DDR-Bronzerelief am Berliner Marstall. Das hat die Säuberungsaktionen der Sieger nach dem Anschluss der DDR an die BRD gegen fast alles, was nach Marxismus riecht, überlebt. Anders als der Palast der Republik um die Ecke. Wegen Asbestalarm abgerissen. Wenn es danach ginge, müsste die halbe Republik abgerissen werden. Reine Siegerwillkür.
Dort steht jetzt das Humboldtforum, eine pseudohistorische Rekonstruktion, ein verkitschter Disneybau, der die Geschichte des 20. Jahrhunderts ausradiert und mit dem ganzen Preußen-Gerümpel der Umgebung völlig unkritisch den Ungeist früherer Jahrhunderte feiert. Der Bau wurde von Eliten-Nazis der BRD cofinaziert. Konsequent: Oben auf der Kuppel das christliche Kreuz und die Inschrift „Dass in dem Namen Jesu sich beugen sollen aller derer Knie, die im Himmel und auf Erden und unter der Erde sind“. Sakralkitsch pur, von 1844. Sowas begründete jenen damals aufkeimenden deutschen Imperialismus ideologisch, der dann im Grauen zweier Weltkriege und dem Holocaust endete. Im Namen Jesu wurden in früheren kolonialen, imperialistischen Eroberungskriegen Millionen unter die Erde gebracht. Die Inschrift ist eine konsequente Weiterführung der Sammlungen im Ethnologischen Museum im Humboldt Forum mit tausenden Raubstücken aus allen Erdteilen der Welt. An denen sich das Bürgertum aus aller Welt ergötzt und kulturell labt. Das Humboldtforum war 2023 das meistbesuchte Museum Deutschlands.

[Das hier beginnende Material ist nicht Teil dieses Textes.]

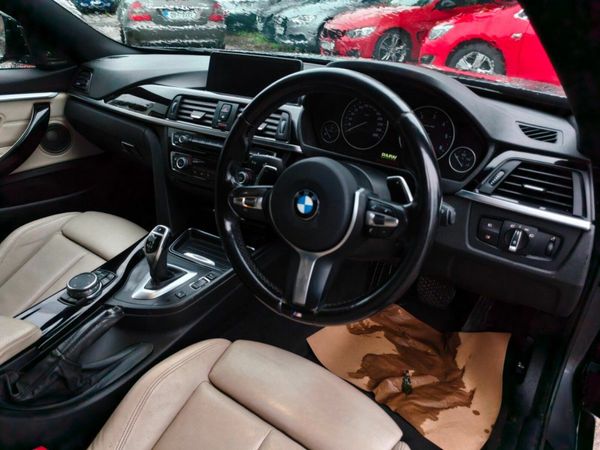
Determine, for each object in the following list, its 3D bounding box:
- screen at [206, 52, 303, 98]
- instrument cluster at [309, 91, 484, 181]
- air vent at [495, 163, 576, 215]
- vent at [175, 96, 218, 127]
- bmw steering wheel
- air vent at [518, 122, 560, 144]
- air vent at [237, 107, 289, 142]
[{"bbox_3d":[-0.108,-0.340,0.920,0.267,0.098,0.025,20,20,31],"label":"screen"},{"bbox_3d":[0.177,-0.176,0.761,0.335,0.125,0.050,20,17,31],"label":"instrument cluster"},{"bbox_3d":[0.352,-0.062,0.590,0.112,0.062,0.030,22,19,34],"label":"air vent"},{"bbox_3d":[-0.239,-0.266,0.931,0.120,0.062,0.030,15,16,24],"label":"vent"},{"bbox_3d":[0.027,-0.039,0.606,0.372,0.372,0.085,8,4,32],"label":"bmw steering wheel"},{"bbox_3d":[0.372,-0.142,0.619,0.064,0.016,0.045,20,49,31],"label":"air vent"},{"bbox_3d":[-0.077,-0.223,0.858,0.125,0.062,0.030,15,16,24],"label":"air vent"}]

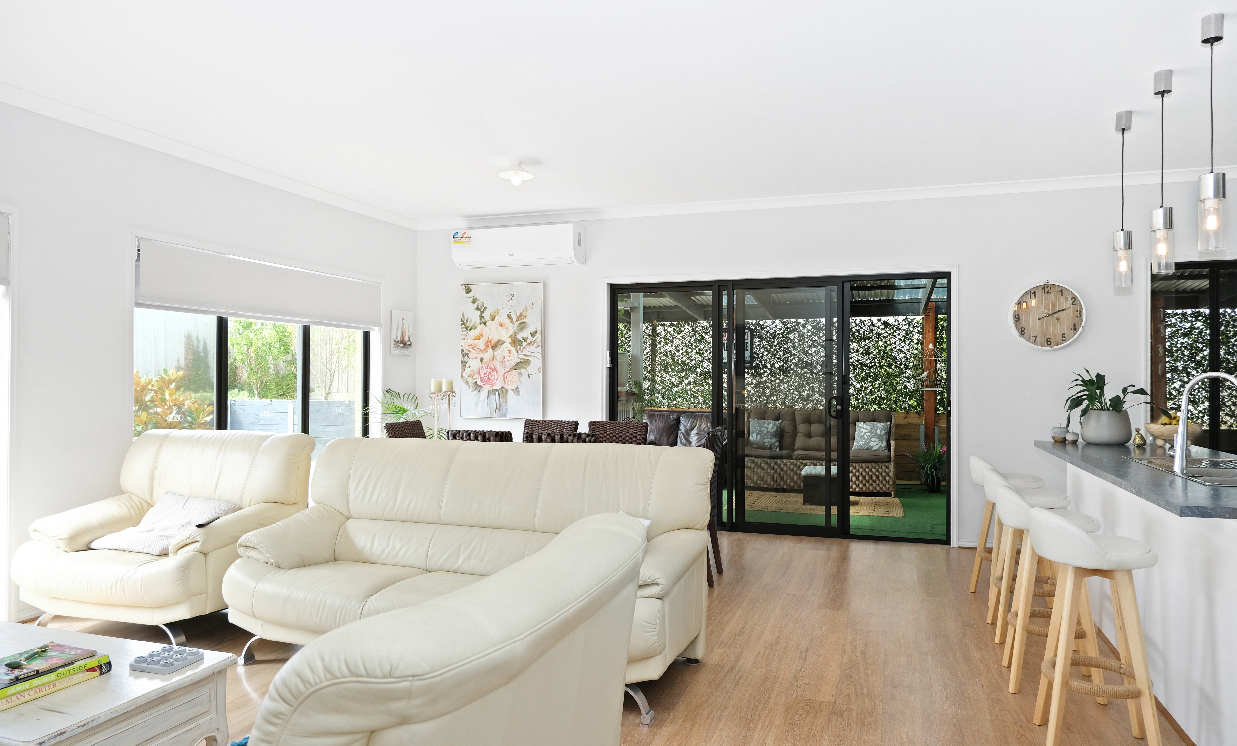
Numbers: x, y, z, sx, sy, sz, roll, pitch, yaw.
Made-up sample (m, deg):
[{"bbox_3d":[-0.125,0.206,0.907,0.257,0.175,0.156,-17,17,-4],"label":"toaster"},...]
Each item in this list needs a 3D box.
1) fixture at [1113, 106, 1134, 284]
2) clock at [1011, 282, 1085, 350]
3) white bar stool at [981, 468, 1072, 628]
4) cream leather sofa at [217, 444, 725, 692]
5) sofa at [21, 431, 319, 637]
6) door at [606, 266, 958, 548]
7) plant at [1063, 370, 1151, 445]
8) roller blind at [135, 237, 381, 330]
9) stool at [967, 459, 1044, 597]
[{"bbox_3d":[2.718,-0.930,4.250,0.085,0.938,0.085,0,0,18],"label":"fixture"},{"bbox_3d":[3.108,-0.416,5.729,0.488,0.490,0.065,0,0,18],"label":"clock"},{"bbox_3d":[2.010,0.887,3.883,0.395,0.810,0.410,0,0,19],"label":"white bar stool"},{"bbox_3d":[-0.704,0.814,3.462,2.100,0.960,0.940,0,0,18],"label":"cream leather sofa"},{"bbox_3d":[-2.368,0.813,4.036,1.180,0.960,0.950,0,0,18],"label":"sofa"},{"bbox_3d":[1.237,0.267,6.472,2.735,2.070,0.100,0,0,18],"label":"door"},{"bbox_3d":[2.821,0.196,4.542,0.470,0.440,0.430,0,0,19],"label":"plant"},{"bbox_3d":[-2.548,-0.598,5.912,0.100,0.425,2.410,0,0,19],"label":"roller blind"},{"bbox_3d":[2.213,0.888,4.492,0.400,0.825,0.400,0,0,18],"label":"stool"}]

Es sind nicht nur die rechten Schläger in der Ostzone und die AfD Wählerinnen „drüben“, die ihrer Wut unter anderem über gestohlene Identitäten wie den Palast der Republik, die Entwertung ihrer Biografien und ihre Degradierung zu Niedriglöhner*innen der Republik freien Lauf lassen, die die Demokratie bedrohen. Es sind auch die Burberry gewandeten antidemokratischen Eliten aus dem Dunstkreis des Humboldtforums. Sollte sich morgen der märkische Sandboden auftun und diesen dreimal verfluchten Bau verschlingen, ich weinte ihm keine Träne nach.
Die Ehrlichkeit des Chronisten gebietet es zu erwähnen, dass ich unlängst dorthin retirierte zwecks Erholung im Liegestuhl auf Kunstrasen von der Brandenburger Tor-Fanmeile der EM.

Es war warm, die Palmen wiegten sich im Winde, der kühle Weißwein convenierte durchaus, für einen Moment konnte die Fassade für echt alt und schön gehalten werden und ich sah entspannt dem Prekariat aus aller Welt beim Aufbau der Bühne für das „Durchlüften“-Festival zu. Eine Band kam zum Soundcheck, alles Schwarze. Musik vom Sufi Dub, tansanischer Bongo Flava und Balochi Benjo Klänge aus Pakistan, Worldmusic beim Festival, wie sie das alternative, rotgrüne Herz der Metropole so liebt. Und was am schönsten ist: Das Ganze ist umsonst.
Zu erwähnen bleibt noch der Grund meiner Erschöpfung: ich hatte einem Gast zum Abschluss einer „Berlin in 6 Stunden-Tour“ die Prachtmeile „Unter den Linden“ gezeigt, mit der Humboldt-Uni, dem Deutschen Historischen Museum, der Staatsbibliothek, dem Reiterstandbild Friedrich des Großen, dem Pariser Platz mit dem Brandenburger Tor etc. pp. Beeindruckend.
Solche Tage sind für mich wie ein Mosaik, wo sich aus ganz vielen, bunten, unterschiedlichen Steinchen ein Bild der zeitgenössischen Republik zusammensetzt. Und so bunt das Bild auch sein mag, so düster wirkt es auf mich.